Brief A
Answer each question from the case report on the fractured incisor.
(i) What tooth number is given for the upper right central incisor?
(ii) What volume and concentration of NaOCl were used to clean the canal space?
(iii) For how long was the patient dismissed after the first appointment?
Brief B
Reproduce the case report on the fractured incisor word for word, between "According to the" and "an immature apex.", inclusive.

Provided passage

A healthy 10-year-old boy was referred to the Tygerberg Oral Health Centre for evaluation and treatment of a dental abscess. On clinical examination, swelling of the upper lip was noted. Intra-oral examination revealed a fractured crown on upper right central incisor, tooth number 11 (Figure 1) with pulpal exposure. A gingival swelling was present in the apical region and slight mobility of the tooth was observed. Radiographically, a periapical radiolucency was associated with the 11, which was also seen to have an open apex (Figure 2).

 

 

 

 

According to the American Association of Endodontists (AAE) recommendations 16 for the endodontic management of the permanent immature tooth with an open apex, the patient should fulfil the following criteria:

Tooth with necrotic pulp and an immature apex.

Pulp space not needed for post/core, final restoration.

Compliant patient/parent.

Patients not allergic to medicaments and antibiotics necessary to complete procedure (ASA 1 or 2).

The presenting patient fulfilled the AAE requirements for the management of the traumatised 11.

Informed consent

Informed consent from the parent was obtained for the following:

Two or more appointments may be required for this treatment.

Use of antimicrobials.

Possible adverse effects: staining of crown/root and lack of response to treatment, pain/infection.

Alternatives treatment options such as apexification, no treatment or extraction were presented.

First appointment

Local anaesthesia, dental dam isolation and access into the pulp chamber were obtained. The canal space was cleaned using 20ml 1.5% NaOCl applied through a side-vented needle that minimized the possibility of extrusion of irrigants into the periapical area. The irrigating needle was positioned about 1 mm from root end, to reduce cy-totoxicity to cells in the apical tissues. The canal was then irrigated with saline and dried with paper points. Triple antibiotic paste, combining ciprofloxacin, metronidazole and minocycline with saline to a final concentration of 1.0 mg/ml, as described by Sato et al.17was placed into the canal system using a syringe. Since there is a possibility of staining with triple antibiotic, the paste was kept below the CEJ. The remaining space was restored with an initial layer of calcium hydroxide and sealed with 3-4mm of glass-ionomer temporary restoration material (Vitremer, 3M ESPE). The patient was dismissed for two weeks.

Data for review

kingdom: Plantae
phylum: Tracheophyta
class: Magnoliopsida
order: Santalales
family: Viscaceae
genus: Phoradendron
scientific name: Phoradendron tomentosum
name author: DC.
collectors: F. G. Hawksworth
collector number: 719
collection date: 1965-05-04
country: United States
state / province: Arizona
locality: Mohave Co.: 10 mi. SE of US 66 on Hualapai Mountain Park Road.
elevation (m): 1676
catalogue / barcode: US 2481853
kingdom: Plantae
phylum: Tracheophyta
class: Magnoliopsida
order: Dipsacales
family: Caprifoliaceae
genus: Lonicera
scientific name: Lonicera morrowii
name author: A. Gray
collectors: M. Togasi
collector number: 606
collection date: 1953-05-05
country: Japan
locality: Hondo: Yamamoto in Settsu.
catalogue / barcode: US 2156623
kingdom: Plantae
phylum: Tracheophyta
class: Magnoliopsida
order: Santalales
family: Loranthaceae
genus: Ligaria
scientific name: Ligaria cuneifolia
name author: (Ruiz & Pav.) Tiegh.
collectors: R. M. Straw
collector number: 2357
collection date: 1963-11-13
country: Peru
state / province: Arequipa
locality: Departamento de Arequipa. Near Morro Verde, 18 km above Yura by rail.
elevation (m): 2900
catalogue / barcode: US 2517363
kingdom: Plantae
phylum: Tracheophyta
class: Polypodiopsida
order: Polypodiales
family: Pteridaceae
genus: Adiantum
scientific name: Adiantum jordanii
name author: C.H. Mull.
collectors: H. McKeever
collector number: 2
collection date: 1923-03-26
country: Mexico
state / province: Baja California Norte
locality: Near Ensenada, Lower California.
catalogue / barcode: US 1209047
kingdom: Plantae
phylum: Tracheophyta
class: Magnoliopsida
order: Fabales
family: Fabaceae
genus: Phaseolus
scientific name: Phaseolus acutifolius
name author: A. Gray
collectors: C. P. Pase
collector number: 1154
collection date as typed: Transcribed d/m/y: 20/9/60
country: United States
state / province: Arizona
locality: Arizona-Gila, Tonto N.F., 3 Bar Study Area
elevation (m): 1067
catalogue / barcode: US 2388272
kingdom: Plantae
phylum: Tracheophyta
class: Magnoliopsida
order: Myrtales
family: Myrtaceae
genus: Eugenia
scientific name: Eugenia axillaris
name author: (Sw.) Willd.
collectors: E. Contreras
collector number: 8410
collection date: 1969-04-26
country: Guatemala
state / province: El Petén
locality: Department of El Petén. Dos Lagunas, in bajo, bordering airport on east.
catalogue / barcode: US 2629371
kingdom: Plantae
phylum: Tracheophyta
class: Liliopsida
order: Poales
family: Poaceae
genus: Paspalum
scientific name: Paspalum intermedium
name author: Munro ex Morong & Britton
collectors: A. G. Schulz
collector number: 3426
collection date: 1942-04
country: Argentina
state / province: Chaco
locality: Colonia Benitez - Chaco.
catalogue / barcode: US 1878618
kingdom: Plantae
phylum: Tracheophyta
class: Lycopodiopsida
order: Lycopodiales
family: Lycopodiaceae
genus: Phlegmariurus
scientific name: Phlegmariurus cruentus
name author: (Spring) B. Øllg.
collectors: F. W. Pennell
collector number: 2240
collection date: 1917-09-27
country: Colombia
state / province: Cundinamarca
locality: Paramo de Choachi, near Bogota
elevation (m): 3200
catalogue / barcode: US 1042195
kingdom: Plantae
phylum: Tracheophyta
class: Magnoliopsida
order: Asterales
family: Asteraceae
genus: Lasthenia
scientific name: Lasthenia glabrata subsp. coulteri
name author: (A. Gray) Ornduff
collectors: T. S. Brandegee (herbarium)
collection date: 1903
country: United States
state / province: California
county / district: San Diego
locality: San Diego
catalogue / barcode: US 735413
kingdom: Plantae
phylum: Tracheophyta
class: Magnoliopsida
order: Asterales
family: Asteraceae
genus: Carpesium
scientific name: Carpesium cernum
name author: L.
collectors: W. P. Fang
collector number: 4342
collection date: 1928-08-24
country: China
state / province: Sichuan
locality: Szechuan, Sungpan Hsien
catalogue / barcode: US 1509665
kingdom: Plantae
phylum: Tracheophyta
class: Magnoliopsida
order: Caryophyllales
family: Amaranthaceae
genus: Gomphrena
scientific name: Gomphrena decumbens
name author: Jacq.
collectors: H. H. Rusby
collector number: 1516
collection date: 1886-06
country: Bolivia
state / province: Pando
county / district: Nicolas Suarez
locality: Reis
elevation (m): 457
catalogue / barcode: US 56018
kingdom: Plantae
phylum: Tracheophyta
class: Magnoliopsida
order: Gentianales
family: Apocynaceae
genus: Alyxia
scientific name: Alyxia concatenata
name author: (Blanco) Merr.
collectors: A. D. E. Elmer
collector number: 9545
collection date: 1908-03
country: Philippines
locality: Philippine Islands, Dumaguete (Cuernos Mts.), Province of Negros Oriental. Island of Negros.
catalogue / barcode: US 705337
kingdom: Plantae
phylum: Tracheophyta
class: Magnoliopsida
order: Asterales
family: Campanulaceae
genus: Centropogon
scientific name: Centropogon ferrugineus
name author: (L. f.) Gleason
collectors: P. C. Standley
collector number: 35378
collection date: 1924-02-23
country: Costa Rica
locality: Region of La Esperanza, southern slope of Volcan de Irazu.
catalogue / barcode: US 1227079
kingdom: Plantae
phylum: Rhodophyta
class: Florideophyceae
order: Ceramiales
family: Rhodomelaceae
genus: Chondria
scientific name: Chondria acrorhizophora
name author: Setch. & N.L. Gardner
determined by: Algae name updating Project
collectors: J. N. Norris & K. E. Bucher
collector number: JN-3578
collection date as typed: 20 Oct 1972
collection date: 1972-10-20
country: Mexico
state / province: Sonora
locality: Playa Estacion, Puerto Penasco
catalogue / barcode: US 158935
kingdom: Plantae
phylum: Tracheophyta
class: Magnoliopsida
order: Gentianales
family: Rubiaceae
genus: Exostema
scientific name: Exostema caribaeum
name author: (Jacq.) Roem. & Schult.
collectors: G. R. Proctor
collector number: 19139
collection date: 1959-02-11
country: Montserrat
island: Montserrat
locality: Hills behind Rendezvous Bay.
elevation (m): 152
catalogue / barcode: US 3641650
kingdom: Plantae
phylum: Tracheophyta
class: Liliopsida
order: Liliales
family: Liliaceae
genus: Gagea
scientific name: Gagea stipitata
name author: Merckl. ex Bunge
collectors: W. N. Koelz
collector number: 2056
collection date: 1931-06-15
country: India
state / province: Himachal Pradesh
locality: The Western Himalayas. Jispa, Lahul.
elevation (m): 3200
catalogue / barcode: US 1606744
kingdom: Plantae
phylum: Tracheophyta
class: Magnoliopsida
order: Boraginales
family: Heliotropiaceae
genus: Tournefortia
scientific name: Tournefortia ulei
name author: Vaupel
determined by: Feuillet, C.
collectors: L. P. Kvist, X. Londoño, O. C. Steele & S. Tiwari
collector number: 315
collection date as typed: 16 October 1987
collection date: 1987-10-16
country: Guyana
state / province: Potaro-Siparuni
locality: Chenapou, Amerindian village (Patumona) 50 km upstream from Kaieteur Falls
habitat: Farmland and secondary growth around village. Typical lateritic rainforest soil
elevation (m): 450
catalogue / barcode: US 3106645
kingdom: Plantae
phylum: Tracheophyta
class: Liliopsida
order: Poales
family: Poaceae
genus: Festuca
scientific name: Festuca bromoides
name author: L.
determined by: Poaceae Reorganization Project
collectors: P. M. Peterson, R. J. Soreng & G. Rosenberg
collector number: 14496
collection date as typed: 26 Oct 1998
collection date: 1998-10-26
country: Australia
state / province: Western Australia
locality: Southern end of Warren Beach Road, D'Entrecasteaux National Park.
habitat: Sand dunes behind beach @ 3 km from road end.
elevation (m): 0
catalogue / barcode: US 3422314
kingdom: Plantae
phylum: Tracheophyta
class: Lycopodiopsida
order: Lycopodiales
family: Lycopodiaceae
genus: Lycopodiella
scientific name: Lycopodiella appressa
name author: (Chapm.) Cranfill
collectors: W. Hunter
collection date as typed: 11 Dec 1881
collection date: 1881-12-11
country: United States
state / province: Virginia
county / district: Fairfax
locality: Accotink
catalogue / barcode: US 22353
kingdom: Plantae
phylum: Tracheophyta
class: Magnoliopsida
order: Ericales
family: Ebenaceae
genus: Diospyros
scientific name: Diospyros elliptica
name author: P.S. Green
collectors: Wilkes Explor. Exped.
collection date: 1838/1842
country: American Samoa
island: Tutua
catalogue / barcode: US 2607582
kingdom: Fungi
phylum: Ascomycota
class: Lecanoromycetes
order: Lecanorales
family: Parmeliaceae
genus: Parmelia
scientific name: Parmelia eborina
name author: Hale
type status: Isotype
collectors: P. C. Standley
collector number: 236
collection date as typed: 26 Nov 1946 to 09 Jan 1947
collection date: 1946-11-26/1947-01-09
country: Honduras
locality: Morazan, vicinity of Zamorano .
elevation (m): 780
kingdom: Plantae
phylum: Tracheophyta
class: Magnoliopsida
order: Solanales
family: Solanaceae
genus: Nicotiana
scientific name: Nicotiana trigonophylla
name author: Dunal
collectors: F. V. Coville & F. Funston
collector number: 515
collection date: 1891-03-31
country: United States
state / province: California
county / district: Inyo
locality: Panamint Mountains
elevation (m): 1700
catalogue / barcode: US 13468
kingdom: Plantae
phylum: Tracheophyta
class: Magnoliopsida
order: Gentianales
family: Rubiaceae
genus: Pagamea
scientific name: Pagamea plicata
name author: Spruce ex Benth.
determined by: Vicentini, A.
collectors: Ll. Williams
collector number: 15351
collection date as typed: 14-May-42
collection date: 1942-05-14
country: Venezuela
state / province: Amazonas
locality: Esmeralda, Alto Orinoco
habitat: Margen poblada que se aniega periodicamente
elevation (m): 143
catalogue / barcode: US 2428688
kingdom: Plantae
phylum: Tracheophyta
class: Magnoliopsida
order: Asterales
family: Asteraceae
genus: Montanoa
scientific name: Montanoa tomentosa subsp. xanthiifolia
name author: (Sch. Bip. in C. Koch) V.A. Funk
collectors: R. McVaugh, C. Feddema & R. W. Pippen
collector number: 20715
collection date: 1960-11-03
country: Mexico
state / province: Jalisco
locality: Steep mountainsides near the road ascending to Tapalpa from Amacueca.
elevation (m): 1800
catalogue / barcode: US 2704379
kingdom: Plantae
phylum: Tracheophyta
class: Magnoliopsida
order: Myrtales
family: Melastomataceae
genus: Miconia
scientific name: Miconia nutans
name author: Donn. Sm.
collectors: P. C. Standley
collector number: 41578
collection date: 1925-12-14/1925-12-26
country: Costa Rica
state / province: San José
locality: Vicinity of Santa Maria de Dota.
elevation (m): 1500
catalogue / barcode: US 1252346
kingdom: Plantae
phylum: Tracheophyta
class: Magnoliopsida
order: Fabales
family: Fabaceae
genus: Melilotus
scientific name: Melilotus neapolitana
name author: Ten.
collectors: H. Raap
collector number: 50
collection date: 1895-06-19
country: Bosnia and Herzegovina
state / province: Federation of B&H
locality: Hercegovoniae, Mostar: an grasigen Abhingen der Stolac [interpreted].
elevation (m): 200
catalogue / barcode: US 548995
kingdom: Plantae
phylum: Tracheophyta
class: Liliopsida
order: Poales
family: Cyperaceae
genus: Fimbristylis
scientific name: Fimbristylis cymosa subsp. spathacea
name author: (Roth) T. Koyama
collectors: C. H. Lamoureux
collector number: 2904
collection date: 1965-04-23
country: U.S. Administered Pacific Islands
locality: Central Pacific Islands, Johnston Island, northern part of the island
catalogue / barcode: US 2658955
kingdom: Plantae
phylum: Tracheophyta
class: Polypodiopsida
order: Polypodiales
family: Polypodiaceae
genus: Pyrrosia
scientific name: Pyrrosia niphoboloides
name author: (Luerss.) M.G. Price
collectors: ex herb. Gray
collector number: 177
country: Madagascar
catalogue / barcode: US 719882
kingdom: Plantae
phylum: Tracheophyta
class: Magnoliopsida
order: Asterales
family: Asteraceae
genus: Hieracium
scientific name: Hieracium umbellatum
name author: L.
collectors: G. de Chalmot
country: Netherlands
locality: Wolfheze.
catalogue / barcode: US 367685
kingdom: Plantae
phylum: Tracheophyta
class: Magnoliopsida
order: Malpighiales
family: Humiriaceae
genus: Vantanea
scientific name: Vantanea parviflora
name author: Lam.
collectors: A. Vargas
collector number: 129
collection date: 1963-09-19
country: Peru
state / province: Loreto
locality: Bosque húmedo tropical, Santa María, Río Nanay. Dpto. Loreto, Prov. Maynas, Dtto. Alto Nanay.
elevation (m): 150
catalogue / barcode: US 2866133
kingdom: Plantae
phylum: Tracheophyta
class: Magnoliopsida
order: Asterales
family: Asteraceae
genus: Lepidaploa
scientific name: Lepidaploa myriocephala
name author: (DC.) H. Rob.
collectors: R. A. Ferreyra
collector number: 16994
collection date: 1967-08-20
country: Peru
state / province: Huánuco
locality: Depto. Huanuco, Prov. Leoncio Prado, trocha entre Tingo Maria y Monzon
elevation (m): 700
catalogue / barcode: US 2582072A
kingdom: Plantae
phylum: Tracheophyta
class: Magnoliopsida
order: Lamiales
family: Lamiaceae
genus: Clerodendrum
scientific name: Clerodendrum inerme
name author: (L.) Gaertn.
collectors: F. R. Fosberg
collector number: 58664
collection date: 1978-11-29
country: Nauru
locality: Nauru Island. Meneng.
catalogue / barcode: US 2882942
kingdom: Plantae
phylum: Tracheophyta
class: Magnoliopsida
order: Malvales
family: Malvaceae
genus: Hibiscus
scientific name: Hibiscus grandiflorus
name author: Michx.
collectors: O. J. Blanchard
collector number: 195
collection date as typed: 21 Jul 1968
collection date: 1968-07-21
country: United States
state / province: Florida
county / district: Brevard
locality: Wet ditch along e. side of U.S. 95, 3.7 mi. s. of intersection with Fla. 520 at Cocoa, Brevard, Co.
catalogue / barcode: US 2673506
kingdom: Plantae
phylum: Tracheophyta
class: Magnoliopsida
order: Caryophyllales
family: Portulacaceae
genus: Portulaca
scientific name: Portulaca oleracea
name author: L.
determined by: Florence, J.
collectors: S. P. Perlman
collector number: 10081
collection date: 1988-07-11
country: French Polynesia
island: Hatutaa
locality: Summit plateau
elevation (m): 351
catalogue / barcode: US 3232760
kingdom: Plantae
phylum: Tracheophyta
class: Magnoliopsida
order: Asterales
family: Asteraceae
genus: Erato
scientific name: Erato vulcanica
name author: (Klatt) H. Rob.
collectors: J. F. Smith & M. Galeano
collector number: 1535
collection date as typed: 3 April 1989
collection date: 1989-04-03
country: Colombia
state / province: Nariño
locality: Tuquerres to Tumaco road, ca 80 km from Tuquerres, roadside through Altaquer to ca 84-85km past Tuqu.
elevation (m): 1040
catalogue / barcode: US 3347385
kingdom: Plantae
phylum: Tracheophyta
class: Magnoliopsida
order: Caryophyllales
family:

Expected answer A
(i) 11
(ii) 20ml of 1.5% NaOCl
(iii) Two weeks

Expected answer B
According to the American Association of Endodontists (AAE) recommendations 16 for the endodontic management of the permanent immature tooth with an open apex, the patient should fulfil the following criteria:

Tooth with necrotic pulp and an immature apex.